### Data excerpts
════════════════

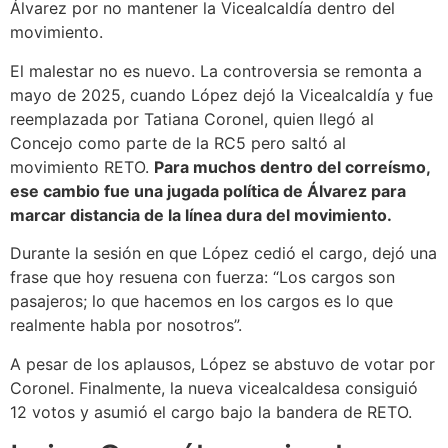
Álvarez por no mantener la Vicealcaldía dentro del
movimiento.
El malestar no es nuevo. La controversia se remonta a
mayo de 2025, cuando López dejó la Vicealcaldía y fue
reemplazada por Tatiana Coronel, quien llegó al
Concejo como parte de la RC5 pero saltó al
movimiento RETO.
Para muchos dentro del correísmo,
ese cambio fue una jugada política de Álvarez para
marcar distancia de la línea dura del movimiento.
Durante la sesión en que López cedió el cargo, dejó una
frase que hoy resuena con fuerza: “Los cargos son
pasajeros; lo que hacemos en los cargos es lo que
realmente habla por nosotros”.
A pesar de los aplausos, López se abstuvo de votar por
Coronel. Finalmente, la nueva vicealcaldesa consiguió
12 votos y asumió el cargo bajo la bandera de RETO.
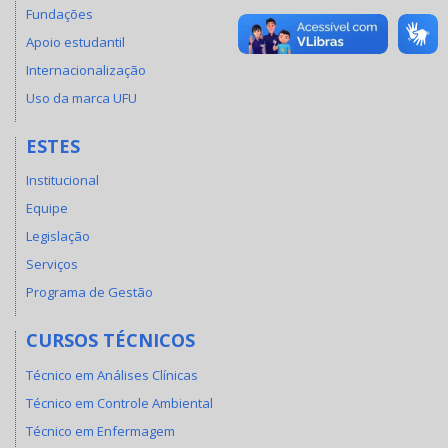
Fundações
Apoio estudantil
Internacionalização
Uso da marca UFU
ESTES
Institucional
Equipe
Legislação
Serviços
Programa de Gestão
CURSOS TÉCNICOS
Técnico em Análises Clínicas
Técnico em Controle Ambiental
Técnico em Enfermagem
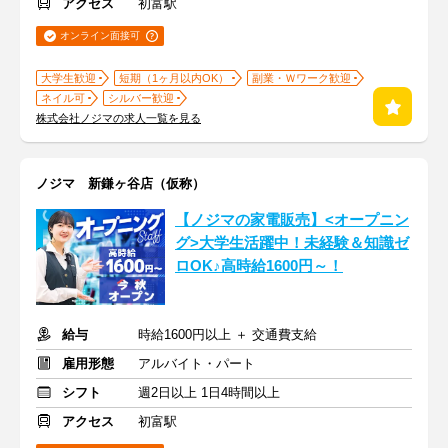
アクセス
初富駅
オンライン面接可
大学生歓迎
短期（1ヶ月以内OK）
副業・Ｗワーク歓迎
ネイル可
シルバー歓迎
株式会社ノジマの求人一覧を見る
ノジマ 新鎌ヶ谷店（仮称）
【ノジマの家電販売】<オープニン
グ>大学生活躍中！未経験＆知識ゼ
ロOK♪高時給1600円～！
給与
時給1600円以上 ＋ 交通費支給
雇用形態
アルバイト・パート
シフト
週2日以上 1日4時間以上
アクセス
初富駅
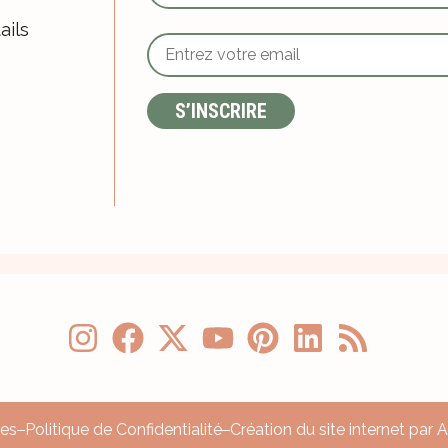
ails
les
Politique de Confidentialité
Création du site internet par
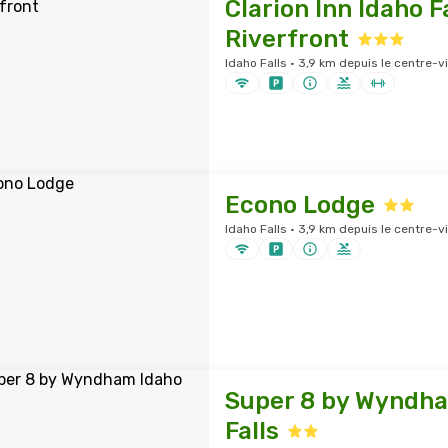
Clarion Inn Idaho F
Riverfront
Idaho Falls · 3,9 km depuis le centre-vi
Econo Lodge
Idaho Falls · 3,9 km depuis le centre-vi
Super 8 by Wyndh
Falls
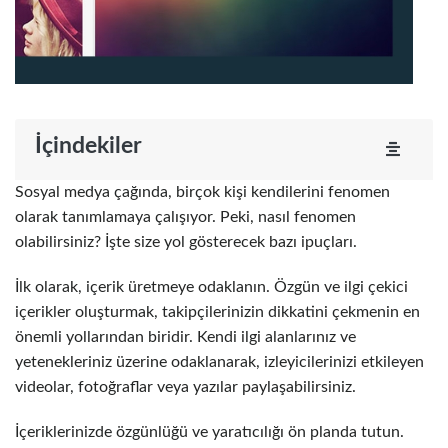
İçindekiler
Sosyal medya çağında, birçok kişi kendilerini fenomen
olarak tanımlamaya çalışıyor. Peki, nasıl fenomen
olabilirsiniz? İşte size yol gösterecek bazı ipuçları.
İlk olarak, içerik üretmeye odaklanın. Özgün ve ilgi çekici
içerikler oluşturmak, takipçilerinizin dikkatini çekmenin en
önemli yollarından biridir. Kendi ilgi alanlarınız ve
yetenekleriniz üzerine odaklanarak, izleyicilerinizi etkileyen
videolar, fotoğraflar veya yazılar paylaşabilirsiniz.
İçeriklerinizde özgünlüğü ve yaratıcılığı ön planda tutun.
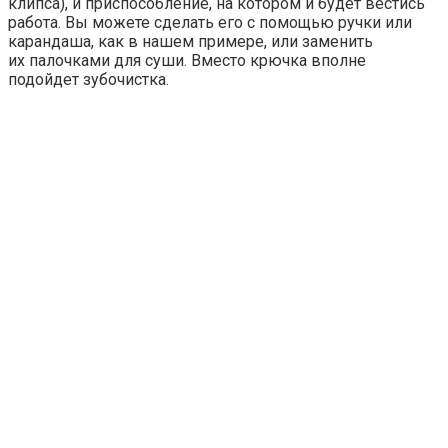
клипса), и приспособление, на котором и будет вестись
работа. Вы можете сделать его с помощью ручки или
карандаша, как в нашем примере, или заменить
их палочками для суши. Вместо крючка вполне
подойдет зубочистка.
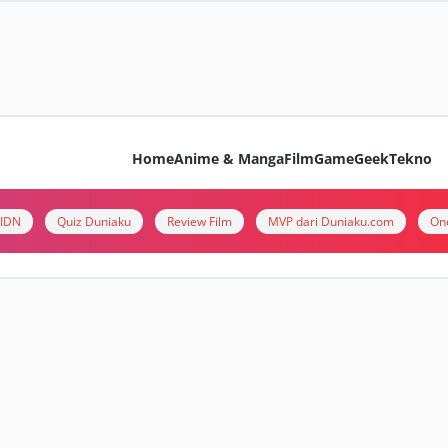
Home
Anime & Manga
Film
Game
Geek
Tekno
i IDN
Quiz Duniaku
Review Film
MVP dari Duniaku.com
On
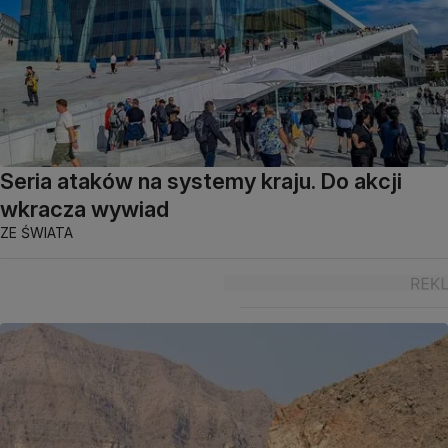
Seria ataków na systemy kraju. Do akcji
wkracza wywiad
ZE ŚWIATA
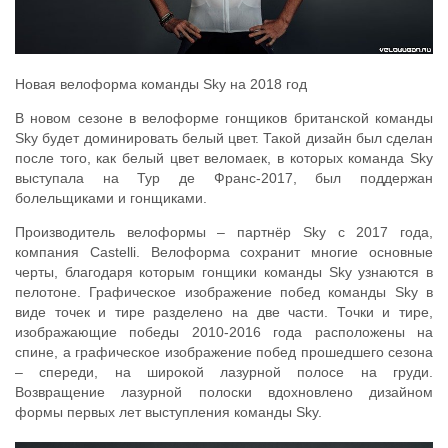
Новая велоформа команды Sky на 2018 год
В новом сезоне в велоформе гонщиков британской команды
Sky будет доминировать белый цвет. Такой дизайн был сделан
после того, как белый цвет веломаек, в которых команда Sky
выступала на Тур де Франс-2017, был поддержан
болельщиками и гонщиками.
Производитель велоформы – партнёр Sky с 2017 года,
компания Castelli. Велоформа сохранит многие основные
черты, благодаря которым гонщики команды Sky узнаются в
пелотоне. Графическое изображение побед команды Sky в
виде точек и тире разделено на две части. Точки и тире,
изображающие победы 2010-2016 года расположены на
спине, а графическое изображение побед прошедшего сезона
– спереди, на широкой лазурной полосе на груди.
Возвращение лазурной полоски вдохновлено дизайном
формы первых лет выступления команды Sky.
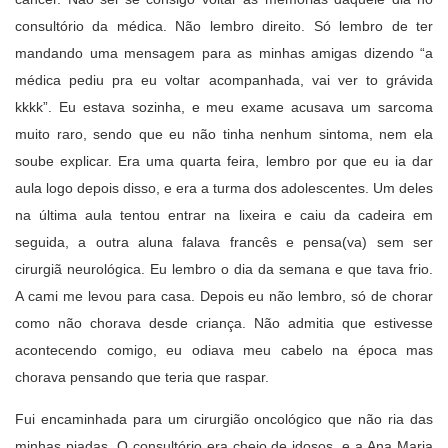
consultório da médica. Não lembro direito. Só lembro de ter
mandando uma mensagem para as minhas amigas dizendo “a
médica pediu pra eu voltar acompanhada, vai ver to grávida
kkkk”. Eu estava sozinha, e meu exame acusava um sarcoma
muito raro, sendo que eu não tinha nenhum sintoma, nem ela
soube explicar. Era uma quarta feira, lembro por que eu ia dar
aula logo depois disso, e era a turma dos adolescentes. Um deles
na última aula tentou entrar na lixeira e caiu da cadeira em
seguida, a outra aluna falava francês e pensa(va) sem ser
cirurgiã neurológica. Eu lembro o dia da semana e que tava frio.
A cami me levou para casa. Depois eu não lembro, só de chorar
como não chorava desde criança. Não admitia que estivesse
acontecendo comigo, eu odiava meu cabelo na época mas
chorava pensando que teria que raspar.
Fui encaminhada para um cirurgião oncológico que não ria das
minhas piadas. O consultório era cheio de idosos, e a Ana Maria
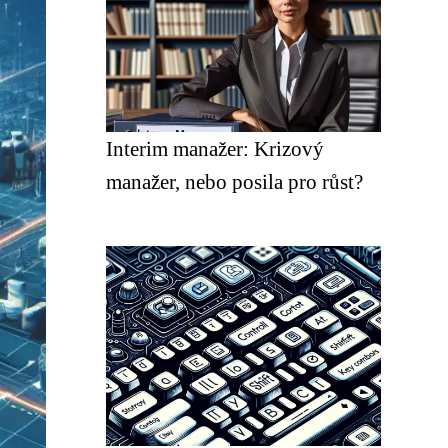
Interim manažer: Krizový
manažer, nebo posila pro růst?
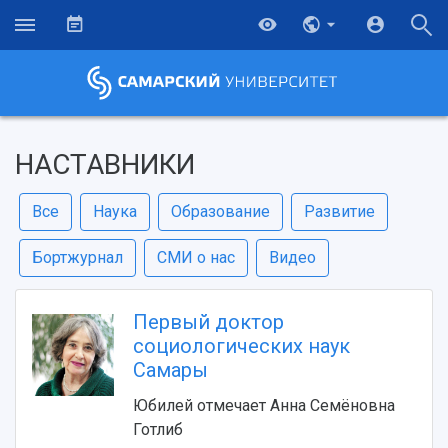
НАСТАВНИКИ
Все
Наука
Образование
Развитие
Бортжурнал
СМИ о нас
Видео
Первый доктор
социологических наук
Самары
Юбилей отмечает Анна Семёновна
Готлиб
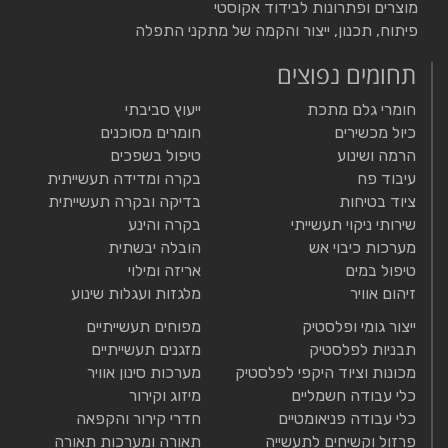
מוצרים ופתרונות לבידוד אקוסטי
פיתוח, תכנון, ייצור והקמה של מתקני התפלה
תחומים נפוצים
חומרי גלם מתכת
ייעוץ סביבתי
כיול מכשירים
חומרים מסוכנים
הרמה ושינוע
טיפול בשפכים
עיבוד פח
בקרה ומדידה תעשייתית
ציוד בטיחות
בדיקה ובקרה תעשייתית
שירותי ניקוי תעשייתי
בקרה והינע
מערכות כיבוי אש
הובלה יבשתית
טיפול במים
אריזה ומילוי
זיהום אוויר
מלגזות ועגלות שינוע
ייצור גומי ופלסטיק
מפוחים תעשייתיים
תבניות לפלסטיק
מזגנים תעשייתיים
מכונות וציוד היקפי לפלסטיק
מערכות סינון אוויר
כלי עבודה חשמליים
מיזוג וקירור
כלי עבודה פניאומטיים
חדרי קירור והקפאה
פרזול וקשיחים לתעשייה
תאורה ומערכות תאורה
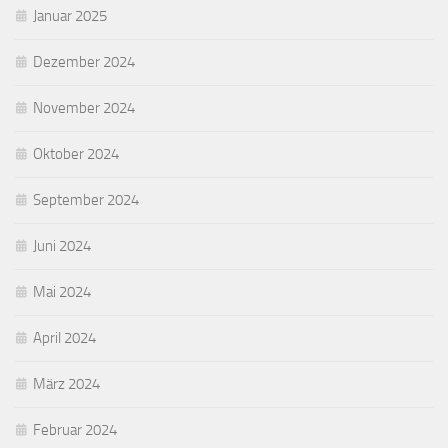
Januar 2025
Dezember 2024
November 2024
Oktober 2024
September 2024
Juni 2024
Mai 2024
April 2024
März 2024
Februar 2024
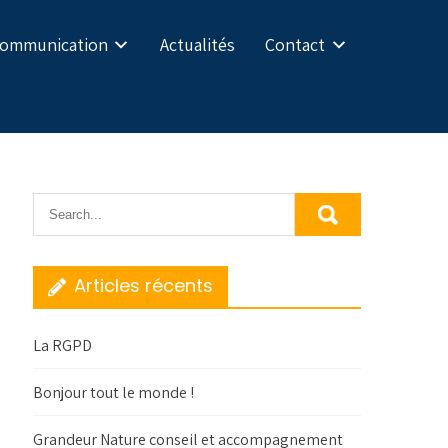
Communication
Actualités
Contact
Articles récents
La RGPD
Bonjour tout le monde !
Grandeur Nature conseil et accompagnement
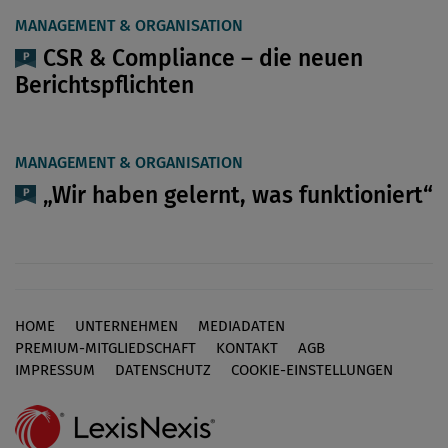
MANAGEMENT & ORGANISATION
CSR & Compliance – die neuen
Berichtspflichten
MANAGEMENT & ORGANISATION
„Wir haben gelernt, was funktioniert“
HOME
UNTERNEHMEN
MEDIADATEN
Footer
PREMIUM-MITGLIEDSCHAFT
KONTAKT
AGB
IMPRESSUM
DATENSCHUTZ
COOKIE-EINSTELLUNGEN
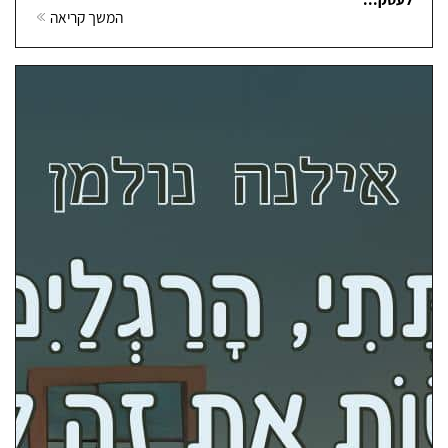
המשך קריאה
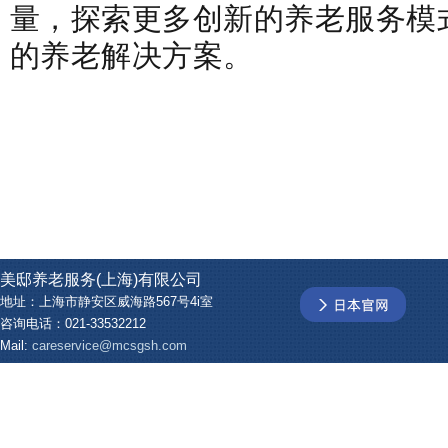
量，探索更多创新的养老服务模
的养老解决方案。
美邸养老服务(上海)有限公司
地址：上海市静安区威海路567号4i室
咨询电话：021-33532212
Mail:
careservice@mcsgsh.com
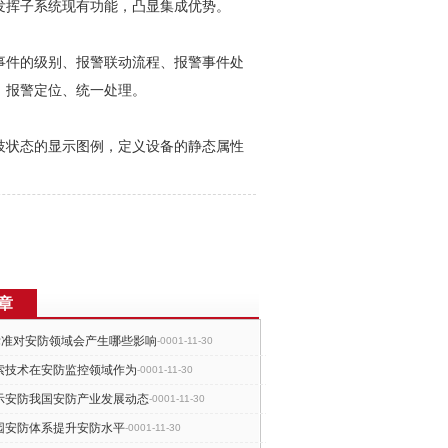
发挥子系统现有功能，凸显集成优势。
事件的级别、报警联动流程、报警事件处
、报警定位、统一处理。
歧状态的显示图例，定义设备的静态属性
章
C标准对安防领域会产生哪些影响
-0001-11-30
索技术在安防监控领域作为
-0001-11-30
示安防我国安防产业发展动态
-0001-11-30
园安防体系提升安防水平
-0001-11-30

════════════════

### What you should do
Reproduce verbatim the text read from every item of the data above, keeping the original line breaks. Omit the pictures from the output.

### The completed task
Álvarez por no mantener la Vicealcaldía dentro del
movimiento.
El malestar no es nuevo. La controversia se remonta a
mayo de 2025, cuando López dejó la Vicealcaldía y fue
reemplazada por Tatiana Coronel, quien llegó al
Concejo como parte de la RC5 pero saltó al
movimiento RETO.
Para muchos dentro del correísmo,
ese cambio fue una jugada política de Álvarez para
marcar distancia de la línea dura del movimiento.
Durante la sesión en que López cedió el cargo, dejó una
frase que hoy resuena con fuerza: “Los cargos son
pasajeros; lo que hacemos en los cargos es lo que
realmente habla por nosotros”.
A pesar de los aplausos, López se abstuvo de votar por
Coronel. Finalmente, la nueva vicealcaldesa consiguió
12 votos y asumió el cargo bajo la bandera de RETO.
Fundações
Apoio estudantil
Internacionalização
Uso da marca UFU
ESTES
Institucional
Equipe
Legislação
Serviços
Programa de Gestão
CURSOS TÉCNICOS
Técnico em Análises Clínicas
Técnico em Controle Ambiental
Técnico em Enfermagem
アクセス
初富駅
オンライン面接可
大学生歓迎
短期（1ヶ月以内OK）
副業・Ｗワーク歓迎
ネイル可
シルバー歓迎
株式会社ノジマの求人一覧を見る
ノジマ 新鎌ヶ谷店（仮称）
【ノジマの家電販売】<オープニン
グ>大学生活躍中！未経験＆知識ゼ
ロOK♪高時給1600円～！
給与
時給1600円以上 ＋ 交通費支給
雇用形態
アルバイト・パート
シフト
週2日以上 1日4時間以上
アクセス
初富駅
ails
les
Politique de Confidentialité
Création du site internet par
Clarion Inn Idaho F
Riverfront
Idaho Falls · 3,9 km depuis le centre-vi
Econo Lodge
Idaho Falls · 3,9 km depuis le centre-vi
Super 8 by Wyndh
Falls
İçindekiler
Sosyal medya çağında, birçok kişi kendilerini fenomen
olarak tanımlamaya çalışıyor. Peki, nasıl fenomen
olabilirsiniz? İşte size yol gösterecek bazı ipuçları.
İlk olarak, içerik üretmeye odaklanın. Özgün ve ilgi çekici
içerikler oluşturmak, takipçilerinizin dikkatini çekmenin en
önemli yollarından biridir. Kendi ilgi alanlarınız ve
yetenekleriniz üzerine odaklanarak, izleyicilerinizi etkileyen
videolar, fotoğraflar veya yazılar paylaşabilirsiniz.
İçeriklerinizde özgünlüğü ve yaratıcılığı ön planda tutun.
клипса), и приспособление, на котором и будет вестись
работа. Вы можете сделать его с помощью ручки или
карандаша, как в нашем примере, или заменить
их палочками для суши. Вместо крючка вполне
подойдет зубочистка.
Home
Anime & Manga
Film
Game
Geek
Tekno
i IDN
Quiz Duniaku
Review Film
MVP dari Duniaku.com
On
Seria ataków na systemy kraju. Do akcji
wkracza wywiad
ZE ŚWIATA
Новая велоформа команды Sky на 2018 год
В новом сезоне в велоформе гонщиков британской команды
Sky будет доминировать белый цвет. Такой дизайн был сделан
после того, как белый цвет веломаек, в которых команда Sky
выступала на Тур де Франс-2017, был поддержан
болельщиками и гонщиками.
Производитель велоформы – партнёр Sky с 2017 года,
компания Castelli. Велоформа сохранит многие основные
черты, благодаря которым гонщики команды Sky узнаются в
пелотоне. Графическое изображение побед команды Sky в
виде точек и тире разделено на две части. Точки и тире,
изображающие победы 2010-2016 года расположены на
спине, а графическое изображение побед прошедшего сезона
– спереди, на широкой лазурной полосе на груди.
Возвращение лазурной полоски вдохновлено дизайном
формы первых лет выступления команды Sky.
consultório da médica. Não lembro direito. Só lembro de ter
mandando uma mensagem para as minhas amigas dizendo “a
médica pediu pra eu voltar acompanhada, vai ver to grávida
kkkk”. Eu estava sozinha, e meu exame acusava um sarcoma
muito raro, sendo que eu não tinha nenhum sintoma, nem ela
soube explicar. Era uma quarta feira, lembro por que eu ia dar
aula logo depois disso, e era a turma dos adolescentes. Um deles
na última aula tentou entrar na lixeira e caiu da cadeira em
seguida, a outra aluna falava francês e pensa(va) sem ser
cirurgiã neurológica. Eu lembro o dia da semana e que tava frio.
A cami me levou para casa. Depois eu não lembro, só de chorar
como não chorava desde criança. Não admitia que estivesse
acontecendo comigo, eu odiava meu cabelo na época mas
chorava pensando que teria que raspar.
Fui encaminhada para um cirurgião oncológico que não ria das
minhas piadas. O consultório era cheio de idosos, e a Ana Maria
Interim manažer: Krizový
manažer, nebo posila pro růst?
НАСТАВНИКИ
Все
Наука
Образование
Развитие
Бортжурнал
СМИ о нас
Видео
Первый доктор
социологических наук
Самары
Юбилей отмечает Анна Семёновна
Готлиб
מוצרים ופתרונות לבידוד אקוסטי
פיתוח, תכנון, ייצור והקמה של מתקני התפלה
תחומים נפוצים
חומרי גלם מתכת
ייעוץ סביבתי
כיול מכשירים
חומרים מסוכנים
הרמה ושינוע
טיפול בשפכים
עיבוד פח
בקרה ומדידה תעשייתית
ציוד בטיחות
בדיקה ובקרה תעשייתית
שירותי ניקוי תעשייתי
בקרה והינע
מערכות כיבוי אש
הובלה יבשתית
טיפול במים
אריזה ומילוי
זיהום אוויר
מלגזות ועגלות שינוע
ייצור גומי ופלסטיק
מפוחים תעשייתיים
תבניות לפלסטיק
מזגנים תעשייתיים
מכונות וציוד היקפי לפלסטיק
מערכות סינון אוויר
כלי עבודה חשמליים
מיזוג וקירור
כלי עבודה פניאומטיים
חדרי קירור והקפאה
פרזול וקשיחים לתעשייה
תאורה ומערכות תאורה
Januar 2025
Dezember 2024
November 2024
Oktober 2024
September 2024
Juni 2024
Mai 2024
April 2024
März 2024
Februar 2024
Communication
Actualités
Contact
Articles récents
La RGPD
Bonjour tout le monde !
Grandeur Nature conseil et accompagnement
MANAGEMENT & ORGANISATION
CSR & Compliance – die neuen
Berichtspflichten
MANAGEMENT & ORGANISATION
„Wir haben gelernt, was funktioniert“
HOME
UNTERNEHMEN
MEDIADATEN
Footer
PREMIUM-MITGLIEDSCHAFT
KONTAKT
AGB
IMPRESSUM
DATENSCHUTZ
COOKIE-EINSTELLUNGEN
המשך קריאה
量，探索更多创新的养老服务模
的养老解决方案。
美邸养老服务(上海)有限公司
地址：上海市静安区威海路567号4i室
咨询电话：021-33532212
Mail:
careservice@mcsgsh.com
发挥子系统现有功能，凸显集成优势。
事件的级别、报警联动流程、报警事件处
、报警定位、统一处理。
歧状态的显示图例，定义设备的静态属性
章
C标准对安防领域会产生哪些影响
-0001-11-30
索技术在安防监控领域作为
-0001-11-30
示安防我国安防产业发展动态
-0001-11-30
园安防体系提升安防水平
-0001-11-30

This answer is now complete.